Texto de origen.
◇ ◇ ◇ ◇
Cuando me enteré que Manolo Herrera iba a presentar “La Belleza Escondida”, pensé que era un paso lógico de su muro en facebook, a la galería de arte más importante de la región: Plaza Cuatro Caminos. Luego confirmé la imagen que tenía de Manolo y su trabajo como testimonio fotográfico importante porque es una muestra de lugares emblemáticos para La Laguna, es el Torreón de la Casa Mudejar, de la pared neogótica de la avenida Ocampo y la Calle Ramón Corona, del bellísimo Hotel Galicia, del letrero de neón de los desaparecidos hoteles Princesa y López...
Una fiesta del color, de la forma, de los ángulos engañosos que suele utilizar Herrera en sus fotografías, de la sorpresa ante lo cotidiano, de la poesía visual que no lo parece; todo desde la lente de un joven artista que sin falsas pretensiones, toma imágenes y las comparte con esa generosidad norteña tan lagunera.
◇ ◇ ◇ ◇
Datos proporcionados.
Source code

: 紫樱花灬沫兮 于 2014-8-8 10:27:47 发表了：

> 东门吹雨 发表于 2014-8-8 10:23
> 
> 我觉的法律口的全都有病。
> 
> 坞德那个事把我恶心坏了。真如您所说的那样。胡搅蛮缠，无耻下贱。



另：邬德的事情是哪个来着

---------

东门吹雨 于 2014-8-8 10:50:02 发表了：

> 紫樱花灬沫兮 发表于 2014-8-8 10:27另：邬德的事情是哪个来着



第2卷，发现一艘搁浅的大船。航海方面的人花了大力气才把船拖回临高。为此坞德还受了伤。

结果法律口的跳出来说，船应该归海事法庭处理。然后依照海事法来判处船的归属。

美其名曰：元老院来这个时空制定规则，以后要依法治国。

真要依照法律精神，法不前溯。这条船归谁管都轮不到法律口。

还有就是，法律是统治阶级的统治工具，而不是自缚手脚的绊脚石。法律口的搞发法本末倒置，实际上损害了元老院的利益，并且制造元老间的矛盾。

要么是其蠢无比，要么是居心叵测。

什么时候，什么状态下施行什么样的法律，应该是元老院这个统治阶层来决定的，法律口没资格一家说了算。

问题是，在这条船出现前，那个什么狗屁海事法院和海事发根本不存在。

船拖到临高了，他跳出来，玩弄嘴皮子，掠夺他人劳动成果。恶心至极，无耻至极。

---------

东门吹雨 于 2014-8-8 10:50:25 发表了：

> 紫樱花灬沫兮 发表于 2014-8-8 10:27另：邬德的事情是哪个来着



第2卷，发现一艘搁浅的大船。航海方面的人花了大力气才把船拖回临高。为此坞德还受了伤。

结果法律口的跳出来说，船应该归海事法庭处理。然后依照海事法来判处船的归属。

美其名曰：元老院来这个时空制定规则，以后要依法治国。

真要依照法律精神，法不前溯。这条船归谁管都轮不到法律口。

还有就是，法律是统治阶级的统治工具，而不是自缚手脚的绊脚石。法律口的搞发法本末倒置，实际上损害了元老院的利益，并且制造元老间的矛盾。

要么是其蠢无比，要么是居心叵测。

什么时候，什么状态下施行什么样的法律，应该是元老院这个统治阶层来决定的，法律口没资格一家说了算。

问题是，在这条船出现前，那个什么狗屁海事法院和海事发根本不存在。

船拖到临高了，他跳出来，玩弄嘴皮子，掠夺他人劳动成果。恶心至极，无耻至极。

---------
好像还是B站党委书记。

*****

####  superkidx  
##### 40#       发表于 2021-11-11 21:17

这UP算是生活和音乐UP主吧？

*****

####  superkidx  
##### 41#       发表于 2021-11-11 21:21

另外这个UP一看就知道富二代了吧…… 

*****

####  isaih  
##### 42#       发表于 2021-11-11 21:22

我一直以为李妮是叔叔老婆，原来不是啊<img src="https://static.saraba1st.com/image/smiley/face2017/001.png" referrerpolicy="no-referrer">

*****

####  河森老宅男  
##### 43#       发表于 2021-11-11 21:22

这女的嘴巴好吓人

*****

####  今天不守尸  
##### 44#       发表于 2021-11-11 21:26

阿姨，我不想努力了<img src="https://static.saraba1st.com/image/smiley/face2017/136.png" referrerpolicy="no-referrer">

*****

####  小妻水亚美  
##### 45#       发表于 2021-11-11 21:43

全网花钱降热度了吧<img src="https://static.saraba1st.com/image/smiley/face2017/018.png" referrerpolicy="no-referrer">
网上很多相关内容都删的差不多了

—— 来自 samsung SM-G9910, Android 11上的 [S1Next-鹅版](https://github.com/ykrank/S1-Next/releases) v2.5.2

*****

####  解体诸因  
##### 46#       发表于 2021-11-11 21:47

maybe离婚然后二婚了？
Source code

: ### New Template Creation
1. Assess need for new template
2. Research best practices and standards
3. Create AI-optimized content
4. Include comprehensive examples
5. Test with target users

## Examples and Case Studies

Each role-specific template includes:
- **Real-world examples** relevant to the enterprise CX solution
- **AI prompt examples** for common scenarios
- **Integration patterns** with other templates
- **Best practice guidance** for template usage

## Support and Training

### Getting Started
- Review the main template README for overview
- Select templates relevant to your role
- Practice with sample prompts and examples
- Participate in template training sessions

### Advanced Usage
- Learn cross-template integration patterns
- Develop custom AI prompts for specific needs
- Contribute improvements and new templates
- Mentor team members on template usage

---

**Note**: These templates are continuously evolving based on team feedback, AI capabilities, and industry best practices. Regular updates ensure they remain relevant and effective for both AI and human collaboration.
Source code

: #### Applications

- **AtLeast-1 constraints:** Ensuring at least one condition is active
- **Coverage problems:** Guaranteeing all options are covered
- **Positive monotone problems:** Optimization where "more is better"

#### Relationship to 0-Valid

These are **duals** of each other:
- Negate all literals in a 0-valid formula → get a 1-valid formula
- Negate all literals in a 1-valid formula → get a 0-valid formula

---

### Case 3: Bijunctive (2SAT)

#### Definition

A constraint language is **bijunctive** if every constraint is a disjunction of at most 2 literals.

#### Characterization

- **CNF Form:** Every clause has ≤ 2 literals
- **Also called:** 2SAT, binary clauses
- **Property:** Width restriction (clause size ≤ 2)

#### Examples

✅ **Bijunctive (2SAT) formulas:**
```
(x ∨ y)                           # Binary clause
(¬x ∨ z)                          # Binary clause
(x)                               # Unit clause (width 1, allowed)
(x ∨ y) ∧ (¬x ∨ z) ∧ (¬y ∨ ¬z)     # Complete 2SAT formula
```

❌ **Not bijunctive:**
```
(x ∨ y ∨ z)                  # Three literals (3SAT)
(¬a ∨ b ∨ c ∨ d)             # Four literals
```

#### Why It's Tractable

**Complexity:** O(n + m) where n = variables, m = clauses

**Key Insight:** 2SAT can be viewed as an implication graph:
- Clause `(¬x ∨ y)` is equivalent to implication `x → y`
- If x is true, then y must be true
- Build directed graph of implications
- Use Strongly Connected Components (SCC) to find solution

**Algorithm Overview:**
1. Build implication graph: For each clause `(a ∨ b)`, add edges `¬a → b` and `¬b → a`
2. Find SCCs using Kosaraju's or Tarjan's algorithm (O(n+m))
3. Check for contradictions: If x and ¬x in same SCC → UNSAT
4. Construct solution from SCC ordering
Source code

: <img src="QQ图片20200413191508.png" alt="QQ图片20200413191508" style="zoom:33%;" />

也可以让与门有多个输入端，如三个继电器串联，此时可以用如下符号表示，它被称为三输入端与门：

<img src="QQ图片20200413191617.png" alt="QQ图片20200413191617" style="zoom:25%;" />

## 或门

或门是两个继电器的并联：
◇ ◇ ◇ ◇
Consigna.
Responde con base en el texto de origen:
1. ¿En qué galería presenta Manolo Herrera “La Belleza Escondida”?
2. ¿De qué hoteles desaparecidos se menciona el letrero de neón?
3. ¿Con qué clase de generosidad comparte el artista sus imágenes?
El listado no es necesario para esta tarea.

Solución.
1. En la galería Plaza Cuatro Caminos.
2. De los hoteles Princesa y López.
3. Con esa generosidad norteña tan lagunera.